Now to use Polly in a Python program, we need an SDK. The AWS SDK for Python is known as Boto.

We first install it.

				
				pip install boto3				
				
			

Now to initiate a boto session, we are going to need two more additional ingredients: Access Key ID and the Secret Access Key.

Login to your AWS account and expand the dropdown menu next to your user name, located on the top right of the page. Next select My Security Credentials from the menu.

aws dropdown menu

A pop-up appears. Click on the Continue to Security Credentials button on the left.

aws continue to security credentials

Expand the Access keys tab and click on the Create New Access Key button.

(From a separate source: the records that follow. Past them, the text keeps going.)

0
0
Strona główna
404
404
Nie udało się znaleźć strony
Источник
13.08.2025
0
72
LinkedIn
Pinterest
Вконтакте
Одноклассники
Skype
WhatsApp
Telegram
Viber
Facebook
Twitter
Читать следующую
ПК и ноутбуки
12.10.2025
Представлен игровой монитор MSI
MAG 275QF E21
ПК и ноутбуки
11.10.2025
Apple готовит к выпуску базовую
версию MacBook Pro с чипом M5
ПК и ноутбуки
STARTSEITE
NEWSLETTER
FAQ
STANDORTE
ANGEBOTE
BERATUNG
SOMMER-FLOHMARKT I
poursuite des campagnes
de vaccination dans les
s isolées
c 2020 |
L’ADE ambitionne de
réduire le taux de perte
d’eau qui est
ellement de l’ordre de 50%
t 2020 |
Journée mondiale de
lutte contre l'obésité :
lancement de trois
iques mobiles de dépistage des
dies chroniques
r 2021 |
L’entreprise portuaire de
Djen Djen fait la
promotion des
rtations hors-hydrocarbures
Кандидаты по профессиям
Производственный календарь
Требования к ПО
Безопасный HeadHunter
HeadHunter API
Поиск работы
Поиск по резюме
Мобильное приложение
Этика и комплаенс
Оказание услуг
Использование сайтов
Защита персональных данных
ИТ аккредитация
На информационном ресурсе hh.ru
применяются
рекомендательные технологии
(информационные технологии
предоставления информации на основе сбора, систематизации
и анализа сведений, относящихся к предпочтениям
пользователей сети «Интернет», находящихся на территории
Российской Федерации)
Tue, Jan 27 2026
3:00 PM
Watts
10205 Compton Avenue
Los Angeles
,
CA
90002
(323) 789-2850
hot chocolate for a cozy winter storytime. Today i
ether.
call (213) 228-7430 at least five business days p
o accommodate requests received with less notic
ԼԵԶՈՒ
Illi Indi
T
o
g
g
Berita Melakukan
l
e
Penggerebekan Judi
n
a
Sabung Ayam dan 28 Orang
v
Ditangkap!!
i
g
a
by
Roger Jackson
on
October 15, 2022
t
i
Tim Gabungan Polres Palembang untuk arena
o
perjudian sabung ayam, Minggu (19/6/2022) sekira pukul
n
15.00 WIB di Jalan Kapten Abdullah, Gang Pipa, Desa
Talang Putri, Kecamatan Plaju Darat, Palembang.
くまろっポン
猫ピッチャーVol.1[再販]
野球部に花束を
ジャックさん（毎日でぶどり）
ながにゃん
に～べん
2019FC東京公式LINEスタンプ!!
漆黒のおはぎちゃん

aws create new access keys

As soon as you click on the Create New Access Key button, it auto creates the two access keys: Access Key ID, a 20-digit hex number, and Secret Access Key, another 40-digit hex number.

aws created access keys

Now we have the two keys, here is the basic Python code which reads a given block of text, convert it into mp3 and play it with mpg321.

				
				import boto3
				import os
				polly_client = boto3.Session(
				                aws_access_key_id='********************',                     
				    aws_secret_access_key='****************************************',
				    region_name='us-west-2').client('polly')
				response = polly_client.synthesize_speech(VoiceId='Joanna',
				                OutputFormat='mp3', 
				                Text = 'There is a river called the river of no return.')
				file = open('speech.mp3', 'wb')
				file.write(response['AudioStream'].read())
				file.close()
				os.system("mpg321 speech.mp3")
				
			

There is also another way to configure Access Key ID and the Secret Access Key. You can install awscli, the universal command-line environment for AWS,

				
				pip install awscli
				
			

and configure them by typing the following command.

				
				aws configure
				
			
aws-configure

Notes

  • The latest documentation on pyttsx3 is available here.
  • You can also access the updated documentation on gTTS here.